* EXERCISE DIRECTIONS: Reproduce only this stretch of the listing below: from the line with "os personagens de" through the line with "es que confieran al proveedor la facultad", exactly as written, with pictures excluded.
────────────────────
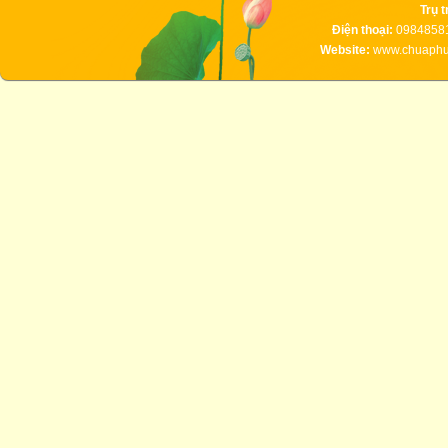
Trụ t
Điện thoại:
09848581
Website:
www.chuaphuc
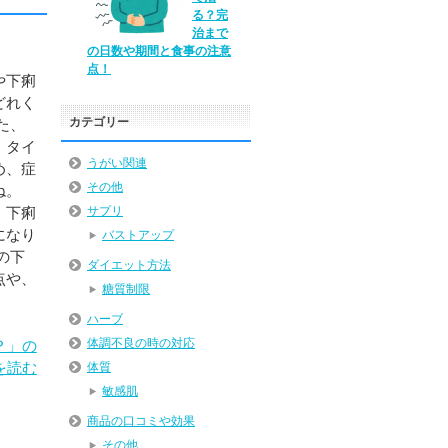
る？完
治まで
の日数や期間と食事の注意
点！
や下痢
どれく
カテゴリー
た、
、タイ
うがい関連
め、症
その他
ね。
、下痢
サプリ
になり
バストアップ
の下
ダイエット方法
点や、
糖質制限
ハーブ
体調不良の時の対応
？」の
を読む
体質
敏感肌
商品の口コミや効果
その他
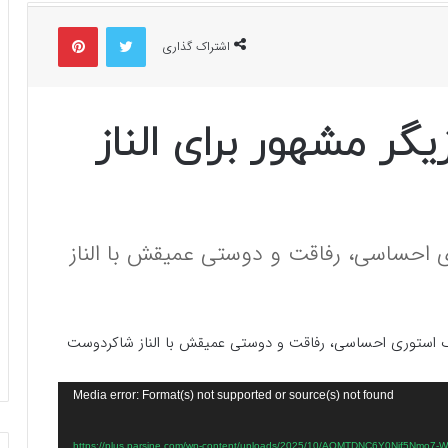
توییتر
پینتریست
اشتراک گذاری
گر مشهور برای الناز
‌ احساسی، رفاقت و دوستی عمیقش با الناز
یک استوری‌ احساسی، رفاقت و دوستی عمیقش با الناز شاکردوست
Media error: Format(s) not supported or source(s) not found
نده: https://plus.parsine.com/wp-content/uploads/2025/10/AQMTDNC6Y0Njf5Nmo7-W8n7al84-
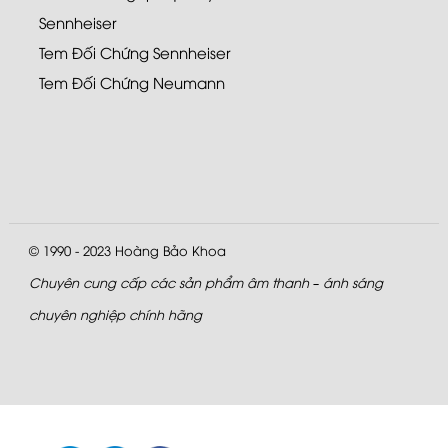
Sennheiser
Tem Đối Chứng Sennheiser
Tem Đối Chứng Neumann
© 1990 - 2023
Hoàng Bảo Khoa
Chuyên cung cấp các sản phẩm âm thanh – ánh sáng
chuyên nghiệp chính hãng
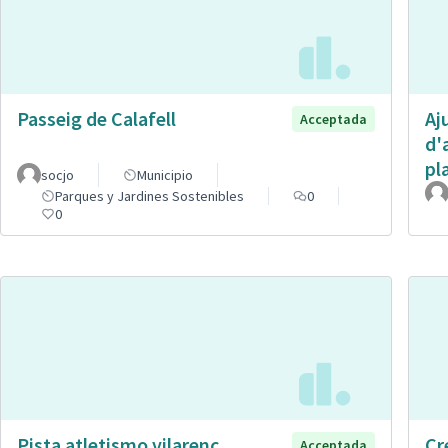
Passeig de Calafell
Aj
Acceptada
d'
pl
socjo
Municipio
Parques y Jardines Sostenibles
0
0
Pista atletismo vilarenc
Cr
Acceptada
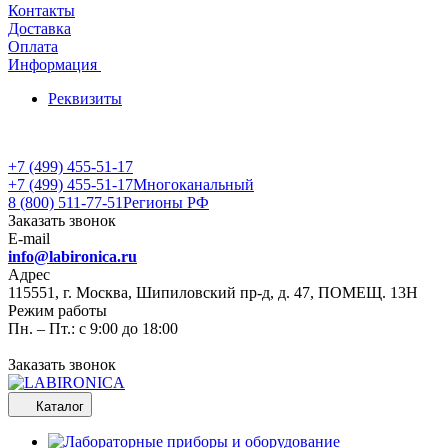
Контакты
Доставка
Оплата
Информация
Реквизиты
+7 (499) 455-51-17
+7 (499) 455-51-17
Многоканальный
8 (800) 511-77-51
Регионы РФ
Заказать звонок
E-mail
info@labironica.ru
Адрес
115551, г. Москва, Шипиловский пр-д, д. 47, ПОМЕЩ. 13Н
Режим работы
Пн. – Пт.: с 9:00 до 18:00
Заказать звонок
Каталог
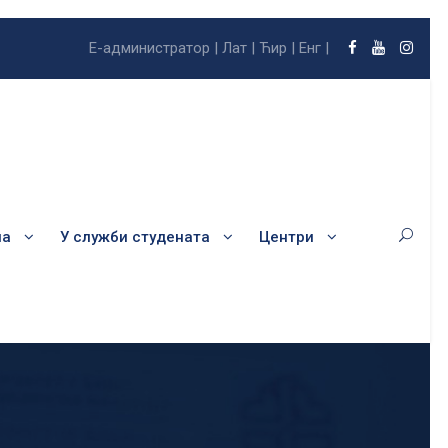
Е-администратор |
Лат |
Ћир |
Енг |
ла
У служби студената
Центри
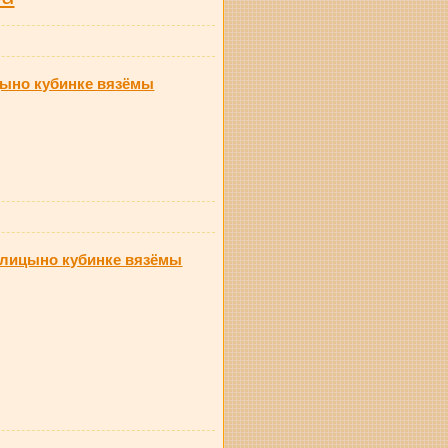
цыно кубинке вязёмы
голицыно кубинке вязёмы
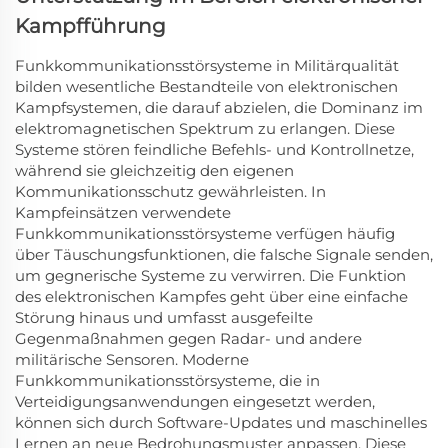
Kampfführung
Funkkommunikationsstörsysteme in Militärqualität
bilden wesentliche Bestandteile von elektronischen
Kampfsystemen, die darauf abzielen, die Dominanz im
elektromagnetischen Spektrum zu erlangen. Diese
Systeme stören feindliche Befehls- und Kontrollnetze,
während sie gleichzeitig den eigenen
Kommunikationsschutz gewährleisten. In
Kampfeinsätzen verwendete
Funkkommunikationsstörsysteme verfügen häufig
über Täuschungsfunktionen, die falsche Signale senden,
um gegnerische Systeme zu verwirren. Die Funktion
des elektronischen Kampfes geht über eine einfache
Störung hinaus und umfasst ausgefeilte
Gegenmaßnahmen gegen Radar- und andere
militärische Sensoren. Moderne
Funkkommunikationsstörsysteme, die in
Verteidigungsanwendungen eingesetzt werden,
können sich durch Software-Updates und maschinelles
Lernen an neue Bedrohungsmuster anpassen. Diese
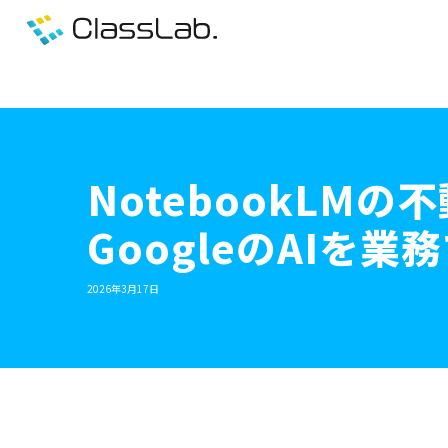
NotebookL
GoogleのAIを
2026年3月17日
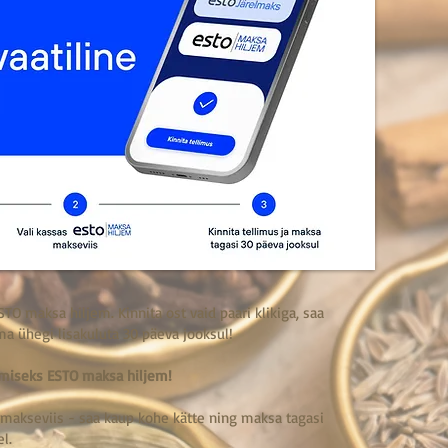
O maksa hiljem. Kinnita ost vaid paari klikiga, saa
ma ühegi lisakuluta 30 päeva jooksul!
sumiseks ESTO maksa hiljem!
makseviis - saa kaup kohe kätte ning maksa tagasi
l.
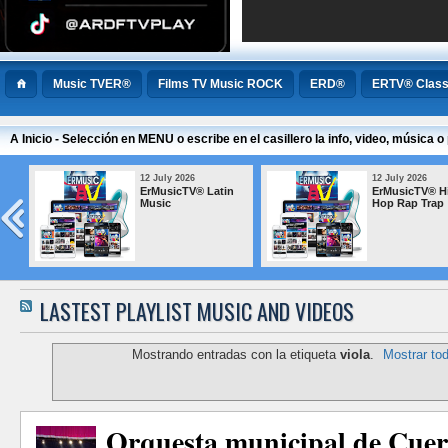
Music TVER®
Films TV Music ROCK
ERD®
ERTV® Class
A Inicio - Selección en MENU o escribe en el casillero la info, video, música
12 July 2026
12 July 2026
das
ErMusicTV® Studio
ErMusicTV®-
s
Recording Sessions
RockALTernat
LASTEST PLAYLIST MUSIC AND VIDEOS
Mostrando entradas con la etiqueta
viola
.
Mostrar to
Orquesta municipal de Cue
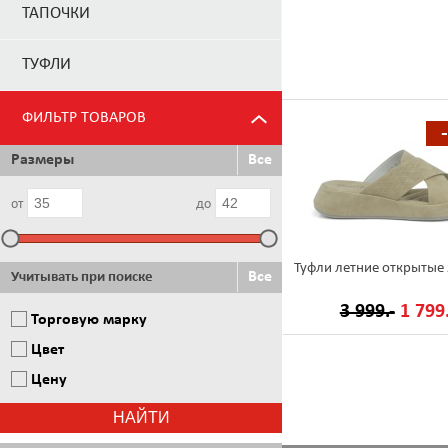
ТАПОЧКИ
ТУФЛИ
ФИЛЬТР ТОВАРОВ
Размеры
Все
от
до
Туфли летние открытые
Все
Учитывать при поиске
3 999.-
1 799.
Торговую марку
Цвет
Цену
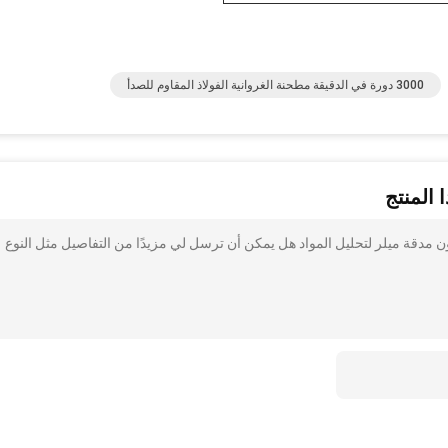
3000 دورة في الدقيقة مطحنة الغروانية الفولاذ المقاوم للصدأ
 المنتج
ن مدقة ميلر لتحليل المواد هل يمكن أن ترسل لي مزيدًا من التفاصيل مثل النوع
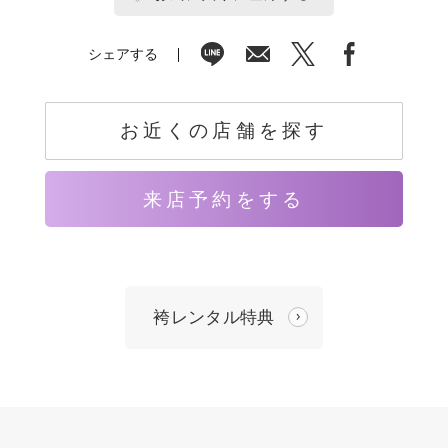
シェアする
お近くの店舗を探す
来店予約をする
袴レンタル特典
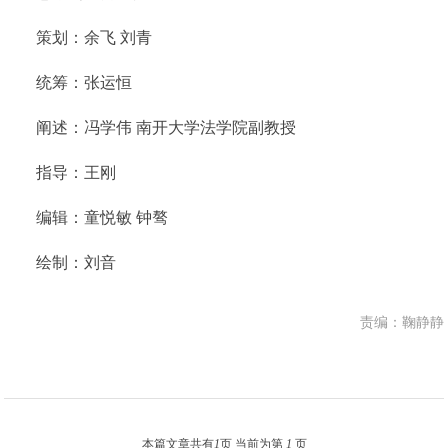
策划：余飞 刘青
统筹：张运恒
阐述：冯学伟 南开大学法学院副教授
指导：王刚
编辑：童悦敏 钟骜
绘制：刘音
责编：鞠静静
本篇文章共有
1
页 当前为第
1
页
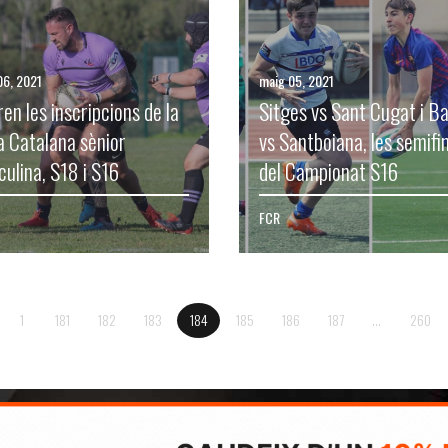
06, 2021
maig 05, 2021
ren les inscripcions de la
Sitges vs Sant Cugat i B
 Catalana sènior
vs Santboiana, les semifi
ulina, S18 i S16
del Campionat S16
FCR
1
181
182
183
184
185
186
187
...
260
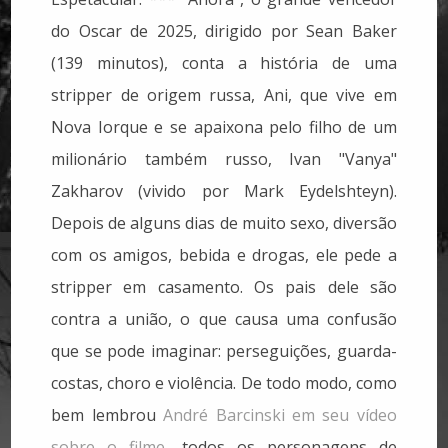
do Oscar de 2025, dirigido por Sean Baker
(139 minutos), conta a história de uma
stripper de origem russa, Ani, que vive em
Nova Iorque e se apaixona pelo filho de um
milionário também russo, Ivan "Vanya"
Zakharov (vivido por Mark Eydelshteyn).
Depois de alguns dias de muito sexo, diversão
com os amigos, bebida e drogas, ele pede a
stripper em casamento. Os pais dele são
contra a união, o que causa uma confusão
que se pode imaginar: perseguições, guarda-
costas, choro e violência. De todo modo, como
bem lembrou
André Barcinski em seu vídeo
sobre o filme
, todos os personagens de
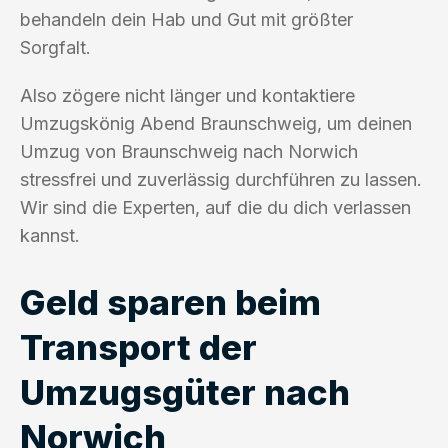
behandeln dein Hab und Gut mit größter
Sorgfalt.
Also zögere nicht länger und kontaktiere
Umzugskönig Abend Braunschweig, um deinen
Umzug von Braunschweig nach Norwich
stressfrei und zuverlässig durchführen zu lassen.
Wir sind die Experten, auf die du dich verlassen
kannst.
Geld sparen beim
Transport der
Umzugsgüter nach
Norwich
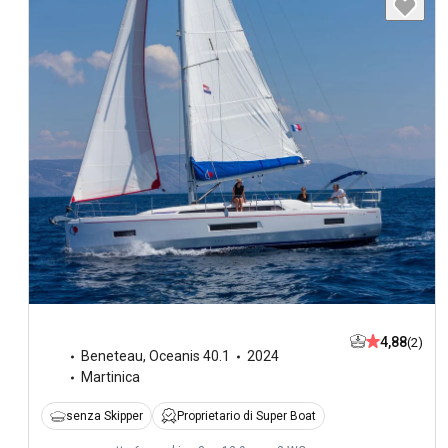
4,88
(2)
Beneteau
,
Oceanis 40.1
2024
Martinica
senza Skipper
Proprietario di Super Boat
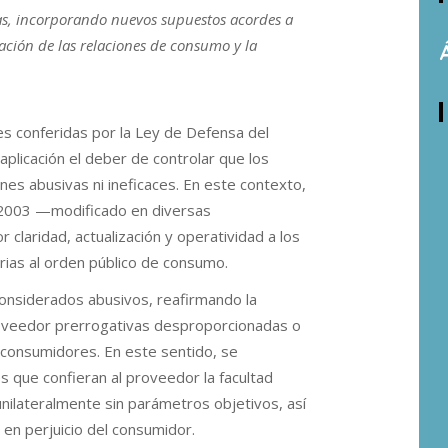
idas, incorporando nuevos supuestos acordes a
zación de las relaciones de consumo y la
des conferidas por la Ley de Defensa del
plicación el deber de controlar que los
es abusivas ni ineficaces. En este contexto,
/2003 —modificado en diversas
claridad, actualización y operatividad a los
rarias al orden público de consumo.
considerados abusivos, reafirmando la
proveedor prerrogativas desproporcionadas o
 consumidores. En este sentido, se
es que confieran al proveedor la facultad
 unilateralmente sin parámetros objetivos, así
a en perjuicio del consumidor.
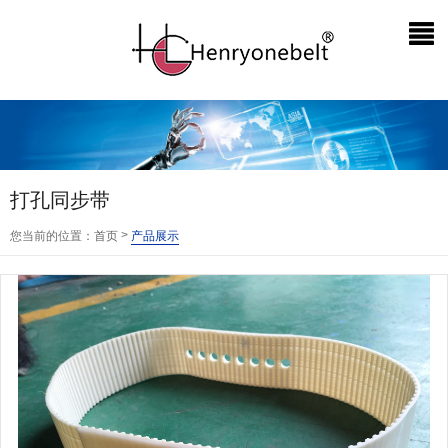
打孔同步带
>
您当前的位置：
首页
产品展示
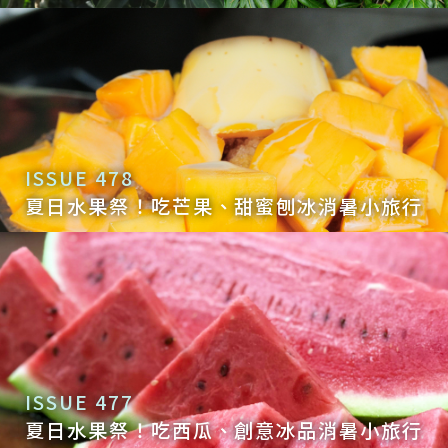
ISSUE 478
夏日水果祭！吃芒果、甜蜜刨冰消暑小旅行
ISSUE 477
夏日水果祭！吃西瓜、創意冰品消暑小旅行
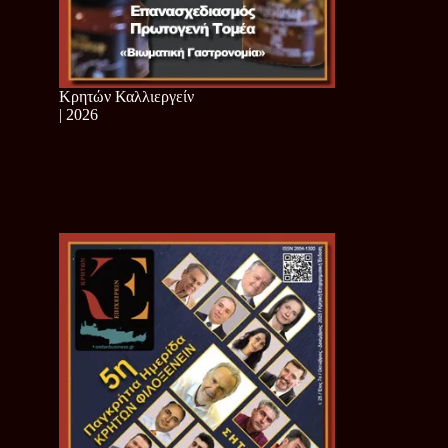
Κρητών Καλλιεργείν
| 2026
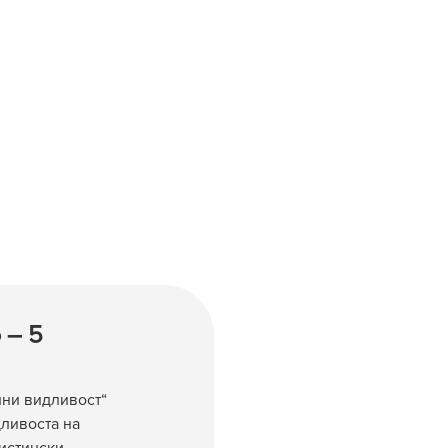
 – 5
ини видливост“
ливоста на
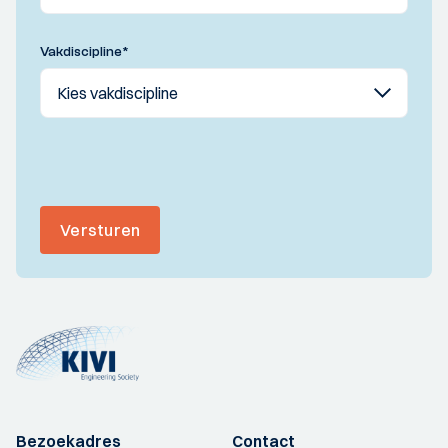
Vakdiscipline
*
Versturen
Bezoekadres
Contact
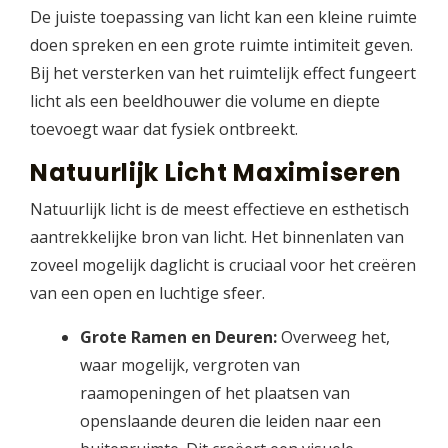
De juiste toepassing van licht kan een kleine ruimte
doen spreken en een grote ruimte intimiteit geven.
Bij het versterken van het ruimtelijk effect fungeert
licht als een beeldhouwer die volume en diepte
toevoegt waar dat fysiek ontbreekt.
Natuurlijk Licht Maximiseren
Natuurlijk licht is de meest effectieve en esthetisch
aantrekkelijke bron van licht. Het binnenlaten van
zoveel mogelijk daglicht is cruciaal voor het creëren
van een open en luchtige sfeer.
Grote Ramen en Deuren:
Overweeg het,
waar mogelijk, vergroten van
raamopeningen of het plaatsen van
openslaande deuren die leiden naar een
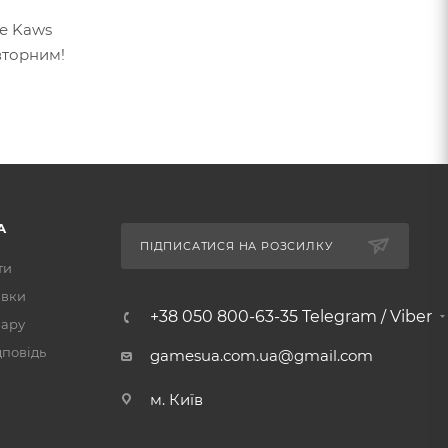
те Kaws
овторним!
А
ПІДПИСАТИСЯ НА РОЗСИЛКУ
ти
авки
+38 050 800-63-35 Telegram / Viber
вару
дповідь
gamesua.com.ua@gmail.com
м. Київ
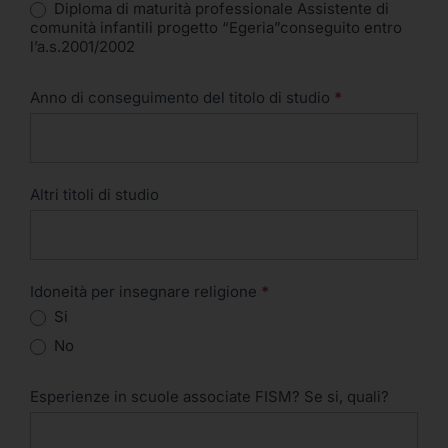
Diploma di maturità professionale Assistente di
comunità infantili progetto “Egeria”conseguito entro
l’a.s.2001/2002
Anno di conseguimento del titolo di studio
*
Altri titoli di studio
Idoneità per insegnare religione
*
Si
No
Esperienze in scuole associate FISM? Se si, quali?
────────────────────
* REPLY:
, todos os personagens de
behandeln dein Hab und Gut mit größter
Sorgfalt.
Also zögere nicht länger und kontaktiere
Umzugskönig Abend Braunschweig, um deinen
Umzug von Braunschweig nach Norwich
stressfrei und zuverlässig durchführen zu lassen.
Wir sind die Experten, auf die du dich verlassen
kannst.
Geld sparen beim
Transport der
Umzugsgüter nach
Norwich
4,88
(2)
Beneteau
,
Oceanis 40.1
2024
Martinica
senza Skipper
Proprietario di Super Boat
idas, incorporando nuevos supuestos acordes a
zación de las relaciones de consumo y la
des conferidas por la Ley de Defensa del
plicación el deber de controlar que los
es abusivas ni ineficaces. En este contexto,
/2003 —modificado en diversas
claridad, actualización y operatividad a los
rarias al orden público de consumo.
considerados abusivos, reafirmando la
proveedor prerrogativas desproporcionadas o
 consumidores. En este sentido, se
es que confieran al proveedor la facultad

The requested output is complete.